By Jordan Gerrans
Colin Lennon felt robbed.
In a split second, his entire career was taken away from him right in front of his eyes.
And, the most distressing aspect of it for the veteran rider was that it happened in such a simple scenario.
The 51-year-old broke three bones in his neck in a routine day as a provincial jockey almost seven years ago in Townsville.
He was just educating a two-year-old in the barriers on the in-field at Cluden Park as his career and passion – being a jockey – was ripped away from him.
The father of one daughter and grandfather to three young girls was told by doctors that he would be lucky to ever walk again and that he should have been paralysed from the chin down.
With all the physiotherapy, rehabilitation and doctors visits, it took Lennon around three years from the incident to really feel himself again and become more active.
And, now, just over six years and six months on from the near tragic incident, Lennon made a triumphant return to race riding at Thangool last Saturday afternoon.
It has not been an easy road back to the saddle for the natural light-weight rider – it was far from easy in reality – but he is proud of his own efforts to fight his way back from the jockey wilderness.
“I feel excellent to be back, I am very happy about the achievement to make it this far,” Lennon said on Wednesday morning not long after riding in a trial at Yeppoon.
“It is what I always wanted to do, I felt robbed with what happened because it was such a simple accident.

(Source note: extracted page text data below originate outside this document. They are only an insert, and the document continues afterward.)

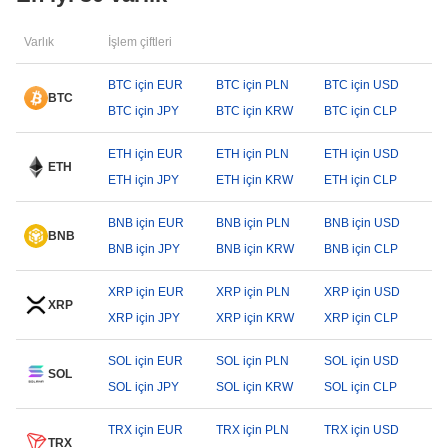
Varlık
İşlem çiftleri
BTC için EUR
BTC için PLN
BTC için USD
BTC
BTC için JPY
BTC için KRW
BTC için CLP
ETH için EUR
ETH için PLN
ETH için USD
ETH
ETH için JPY
ETH için KRW
ETH için CLP
BNB için EUR
BNB için PLN
BNB için USD
BNB
BNB için JPY
BNB için KRW
BNB için CLP
XRP için EUR
XRP için PLN
XRP için USD
XRP
XRP için JPY
XRP için KRW
XRP için CLP
SOL için EUR
SOL için PLN
SOL için USD
SOL
SOL için JPY
SOL için KRW
SOL için CLP
TRX için EUR
TRX için PLN
TRX için USD
TRX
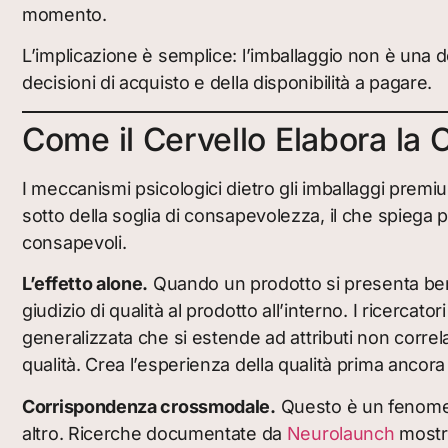
momento.
L’implicazione è semplice: l’imballaggio non è una d
decisioni di acquisto e della disponibilità a pagare.
Come il Cervello Elabora la 
I meccanismi psicologici dietro gli imballaggi prem
sotto della soglia di consapevolezza, il che spiega p
consapevoli.
L’effetto alone.
Quando un prodotto si presenta bene
giudizio di qualità al prodotto all’interno. I ricerca
generalizzata che si estende ad attributi non correla
qualità. Crea l’esperienza della qualità prima ancora
Corrispondenza crossmodale.
Questo è un fenomeno
altro. Ricerche documentate da
Neurolaunch
mostra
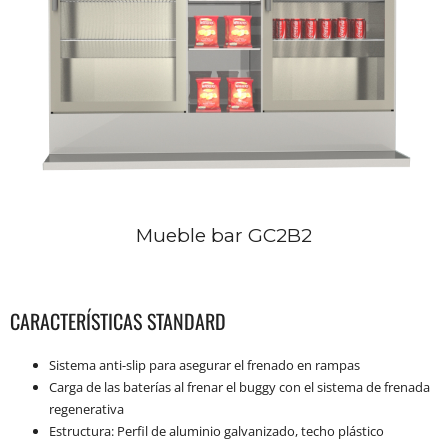
Mueble bar GC2B2
CARACTERÍSTICAS STANDARD
Sistema anti-slip para asegurar el frenado en rampas
Carga de las baterías al frenar el buggy con el sistema de frenada
regenerativa
Estructura: Perfil de aluminio galvanizado, techo plástico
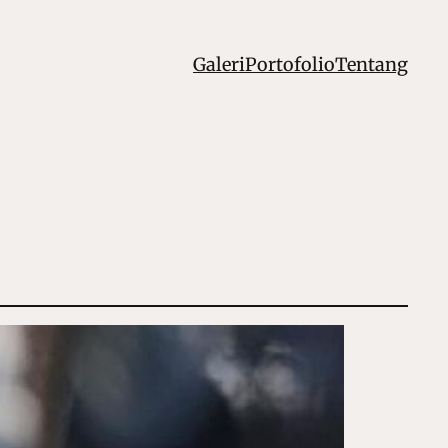
Galeri
Portofolio
Tentang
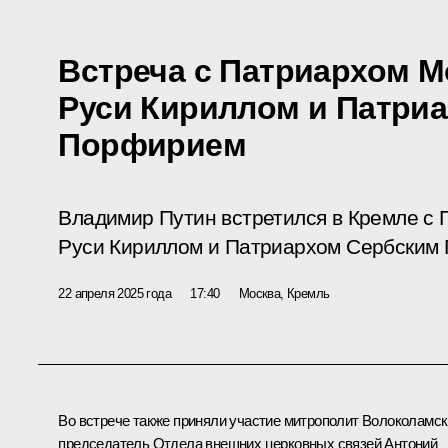
Встреча с Патриархом М
Руси Кириллом и Патри
Порфирием
Владимир Путин встретился в Кремле с 
Руси Кириллом и Патриархом Сербским
22 апреля 2025 года
17:40
Москва, Кремль
Во встрече также приняли участие митрополит Волоколамск
председатель Отдела внешних церковных связей Антоний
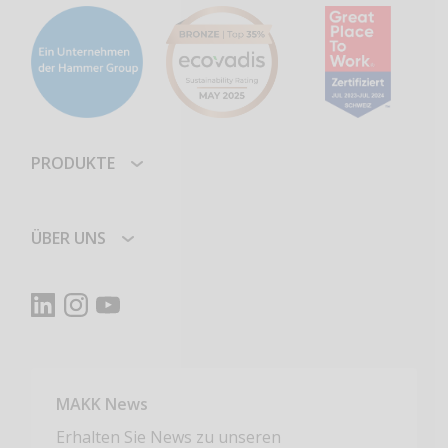
PRODUKTE
ÜBER UNS
MAKK News
Erhalten Sie News zu unseren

“It snapped my career away from me in an instant.
“It split the C7 straight in half – instead of moving it – so I was lucky it did not move across on to that nerve.”
It was a rigorous road for the hoop to be cleared by officials – from a racing and health perspective – before he could even get back to track work, let alone race day.
He did not ease back into his race riding return, either.
Lennon took a full book of six engagements at Thangool last Saturday afternoon.
While he could not return in absolute style with a first-up winner, he was pleased with how he rode, with a fourth place finish in the Class B Handicap over 1400 metres his best effort.
Lennon’s condition has gradually improved over the years but in the first 36 months following the fall, he was barely able to move around, describing his situation as “laid up”.
“I was in a plastic cast – they do not put you in a halo these days – that goes from your chin to your belly button,” Lennon recalls.
“Once I was out of hospital I had nurses at the house every day coming to bath me, they had to hold me as I was not allowed to move back then.
“It was not much fun but I am alive and I can walk, I am very lucky in that respect.
“It took me a full three years before I could get any movement in the neck, but it slowly got there.”